= Telecommunications industry in China =

Chinese industry segment

The telecommunications industry in China (Note: This article discusses the telecommunications industry in mainland China. For Hong Kong and Macau, see Communications in Hong Kong and Communications in Macau) is dominated by three state-run businesses: China Telecom, China Unicom and China Mobile. The three companies were formed by restructuring launched in May 2008, directed by the Ministry of Information Industry (MII), National Development and Reform Commission (NDRC) and the Minister of Finance. Since then, all three companies gained nationwide fixed-line and cellular mobile telecom licenses in China. In 2019, all three telecoms were issued 5G national licenses.

As a result of China's entry to the World Trade Organization (WTO) in 2001, a new regulatory regime was established and foreign firms were allowed to access the market under restrictions.

In 2012, Huawei Technologies overtook Sweden's Ericsson to become the world's largest telecom equipment vendor. In that same year, there were over 284.3 million fixed-line telephone subscribers and 1.01 billion mobile phone subscribers in China.

As of 2021, China is the only country known to work towards a single-stack IPv6 network. The country announced plans in 2017 to lead globally in IPV6 adoption by 2025, and achieve full nationwide rollout by 2030. Experts believe that such a plan to widely adopt IPv6 for the country's internet infrastructure, can help China to increase its leadership in 5G and Internet of Things across multiple varying industries.

== Historical overview ==
Before 1994, the Ministry of Posts and Telecommunications (MTP) provided telecom services through its operational arm, China Telecom. Pressured by other ministries and dissenting customers, the Chinese government officially started the telecom industry reforms in 1994 by introducing a new competitor: China Unicom. China Unicom could hardly compete with the giant China Telecom.

In 1998, due to a ministerial reorganization, the MTP was replaced by the new Ministry of Information Industry (MII). The MII took two large scale reshuffling actions targeting the inefficient state-monopoly.

In 1999 the first restructuring split China Telecom's business into three parts (fixed-line, mobile and satellite). China Mobile and China Satcom were created to run, respectively, the mobile and satellite sectors but China Telecom continued to be a monopoly of fixed-line services.

The second restructuring in 2002 split China Telecom geographically into north and south: China Telecom - North kept 30% of the network resources and formed China Netcom (CNC) and 70% of the resources were retained by China Telecom - South or simply the new China Telecom. Parallel to this double fission, the telecommunications division of the Ministry of Railways (MOR) established a new actor in 2000: China TieTong.

These resources consisted of a 2,200,000 km long nationwide optical network, based on Asynchronous Transfer Mode (ATM), Synchronous Digital Hierarchy (SDH) and Dense Wavelength Division Multiplexing (DWDM) technologies and several submarine cables, in particular with the US, Japan, Germany, and Russia.

## [Records for this task]
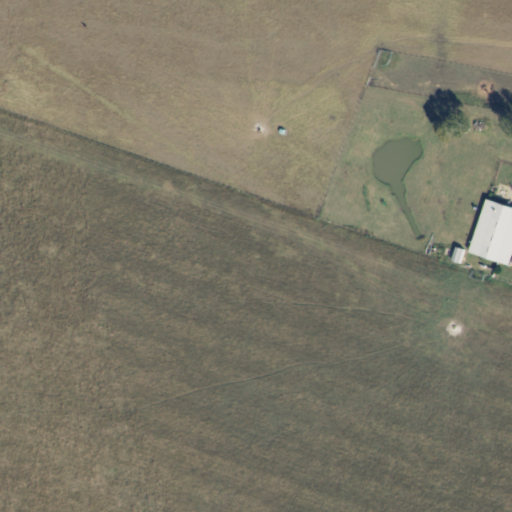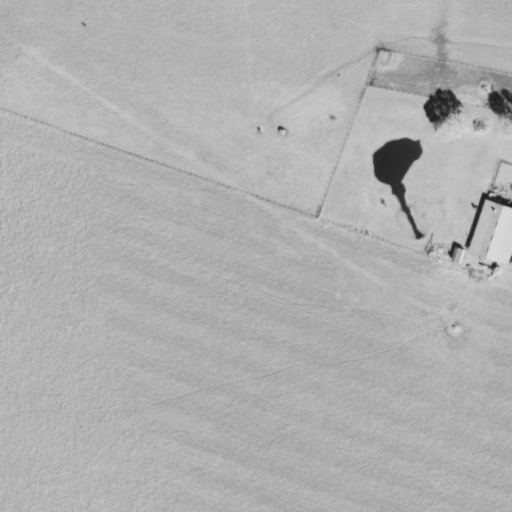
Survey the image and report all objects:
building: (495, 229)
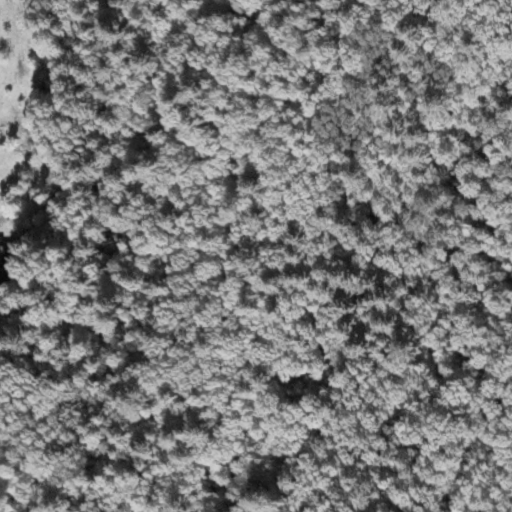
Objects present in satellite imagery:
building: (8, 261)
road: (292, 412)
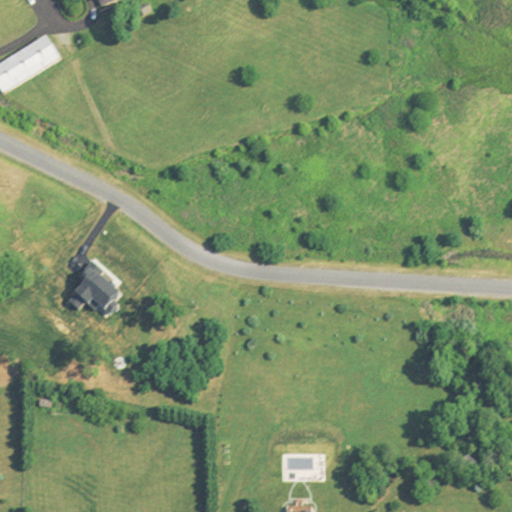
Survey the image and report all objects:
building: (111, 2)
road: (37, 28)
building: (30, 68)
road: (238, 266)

--

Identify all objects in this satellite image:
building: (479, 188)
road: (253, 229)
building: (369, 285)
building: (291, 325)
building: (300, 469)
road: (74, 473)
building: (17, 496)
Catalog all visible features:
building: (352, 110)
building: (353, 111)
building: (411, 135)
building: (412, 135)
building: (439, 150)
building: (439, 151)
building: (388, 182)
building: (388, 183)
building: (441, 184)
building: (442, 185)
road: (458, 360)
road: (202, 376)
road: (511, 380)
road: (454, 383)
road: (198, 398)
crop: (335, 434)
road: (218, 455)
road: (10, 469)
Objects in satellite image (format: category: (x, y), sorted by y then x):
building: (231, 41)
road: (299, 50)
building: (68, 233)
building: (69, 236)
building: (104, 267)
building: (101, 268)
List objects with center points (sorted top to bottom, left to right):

## [What this exercise asks]
A – Transcribe the part of the article on China's telecommunications industry starting at "In 2012, Huawei" and ending at "subscribers in China.".
B – Rewrite the records starting at the line that contains "Identify all objects" and ending at the line that contains "List objects with", renaming "satellite image" to "aerial photograph" and leaving everything else unchanged. Give only those lines.

## [Responses in order]
A –
In 2012, Huawei Technologies overtook Sweden's Ericsson to become the world's largest telecom equipment vendor. In that same year, there were over 284.3 million fixed-line telephone subscribers and 1.01 billion mobile phone subscribers in China.

B –
Identify all objects in this aerial photograph:
building: (479, 188)
road: (253, 229)
building: (369, 285)
building: (291, 325)
building: (300, 469)
road: (74, 473)
building: (17, 496)
Catalog all visible features:
building: (352, 110)
building: (353, 111)
building: (411, 135)
building: (412, 135)
building: (439, 150)
building: (439, 151)
building: (388, 182)
building: (388, 183)
building: (441, 184)
building: (442, 185)
road: (458, 360)
road: (202, 376)
road: (511, 380)
road: (454, 383)
road: (198, 398)
crop: (335, 434)
road: (218, 455)
road: (10, 469)
Objects in aerial photograph (format: category: (x, y), sorted by y then x):
building: (231, 41)
road: (299, 50)
building: (68, 233)
building: (69, 236)
building: (104, 267)
building: (101, 268)
List objects with center points (sorted top to bottom, left to right):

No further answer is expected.